İstanbul'da kaybolmayı seviyorum

Bu şehri ve insanlarını seviyorum. Bu şehirde yürüyüp kaybolmayı, bir köşe başında yepyeni bir şeyi keşfetmeyi seviyorum. Türkiye’nin her bölgesini görmek isterim.

Bu bir tsunami gibi, Türkiye'de bulut kullanan şirket sayısı 1 yılda 2 kat arttı

“Teknolojinin paradigması bu. Sizi korkutur ve korkmamak için teknolojiyi bilmek zorundasınız. Akıllı cep telefonu olan herkes zaten bulut teknolojisini kullanıyor. Bulut teknolojisi kullanan müşterilerimiz Türkiye’de geçen yıl iki kattan fazla arttı. Bu bir tsunami gibi, kaçamazsınız. Birçok insan bulut’un bir altyapı almak anlamına geldiğini sanıyor, halbuki bulut’un kendisi bir altyapı. Bulut sizi çok daha esnek yapar. Eskiden bilgisayarlar almak zorundaydınız, onları çalıştıracak IT personeli istihdam etmeliydiniz. Aldıklarınız işinize yaramazsa onlardan kurtulamıyordunuz da, çünkü çok fazla para ödemiş oluyordunuz. Bulut teknolojisinde ise bir çözüm seçiyorsunuz, işinize yaramadı mı, değiştirin. Çok fazla harcamadan çok büyük bir esneklik elde ediyorsunuz. Her şeyi dizayn edip, inşa etme ve yönetme için yeterli vaktiniz yok artık. Bulut’tan korkuyorsanız bunu anlayamadınız demektir. Bulut sizin daha hızlı değişmenize imkan verir. İşinizi kolaylaştırır. Şirketler için bulut baştan sona güvenilirdir. Lufthansa, İkea, Citibank için bulut güvenliyse Bursa ve Gaziantep’teki şirketler için de güvenlidir. Kimse sizin verilerinize ulaşamaz ama siz onları istediğiniz gibi yönetebilirsiniz. Orta ölçekli şirketler de buluta geçecek, er ya da geç, mecburlar...”
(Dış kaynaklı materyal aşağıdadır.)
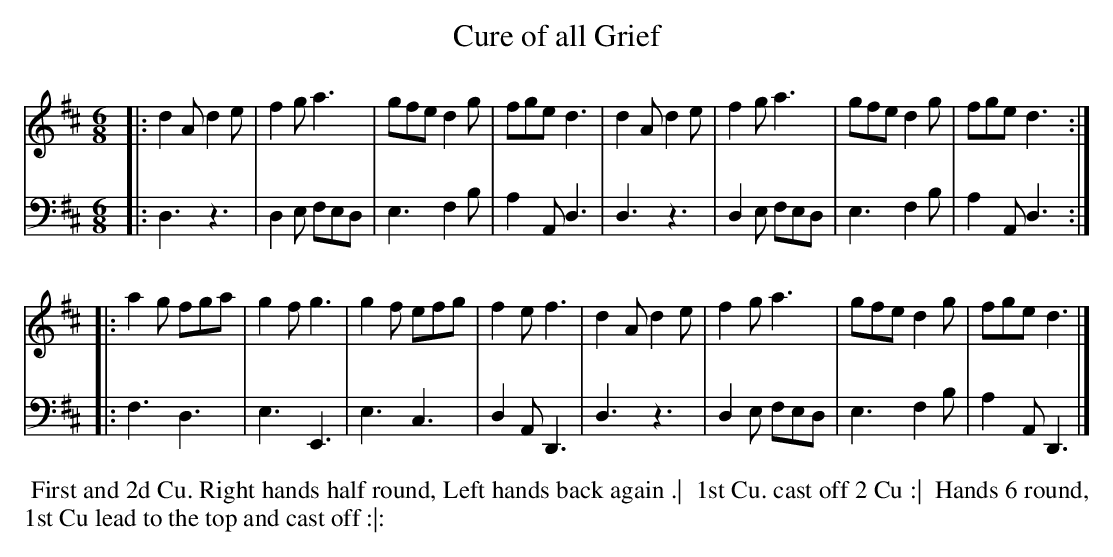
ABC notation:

X:1
T: Cure of all Grief
M: 6/8
L: 1/8
K: D
V: 1
|:\
d2A d2e | f2g a3 | gfe d2g | fge d3 |\
d2A d2e | f2g a3 | gfe d2g | fge d3 :|
|:\
a2g fga | g2f g3 | g2f efg | f2e f3 |\
d2A d2e | f2g a3 | gfe d2g | fge d3 |]
V: 2 clef=bass middle=d
|:\
d3 z3 | d2e fed | e3 f2b | a2A d3 |\
d3 z3 | d2e fed | e3 f2b | a2A d3 :|
|:\
f3 d3 | e3  E3  | e3 c3  | d2A D3 |\
d3 z3 | d2e fed | e3 f2b | a2A D3 |]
Hükumet ulusal teknoloji ajandası üzerinde çalışıyor

IBM Türkiye Genel Müdürü’ne “Türkiye’nin teknolojik devrimi ıskalamaması için yapması gerekenler ne?” diye soruyoruz. Yanıtlıyor: “Öncelikle IT konusunda bir ulusal ajandaya ihtiyaç var. Bu ajandanın oluşturulması için hükümetle birlikte çalışıyoruz. Üniversitelerin yeni teknolojiler konusunda ders programlarını yenilemesi gerekiyor. Bu konuda Sabancı Üniversitesi gibi bir dizi üniversite ile birlikte çalışıyoruz. Hükümet, üniversiteler ve şirketler. Bu üç ayak birlikte çalışırsa bir ekosistem oluşur ve yeni teknolojiler bu topraklardan çıkabilir.”

"Dur şimdi yola çıkma, trafik var"

“Verileri işleyip analiz yapan aplikasyonların dünyasına girdik. Örneğin her birimizin akıllı telefonu var artık. Trafik bilgilerini toplayıp, ‘Dur, şimdi yola çıkma, yarım saat sonra trafik açılacak’ diyecek bir yazılım, ya da ‘Şu sokakta boş park yeri var’ diyen bir aplikasyon... Proaktif yazılımlar çağına girdik. Türkiye’de yazılım sektörü hızla gelişiyor ama yeterli noktada değil. iPad oyun oynamak ya da sohbet etmek için değil, iş hayatını kolaylaştırmak için üretilmiş bir ürün. Buna uygun aplikasyonların geliştirilmesi gerek. Potansiyelini tam olarak kullanmıyoruz.”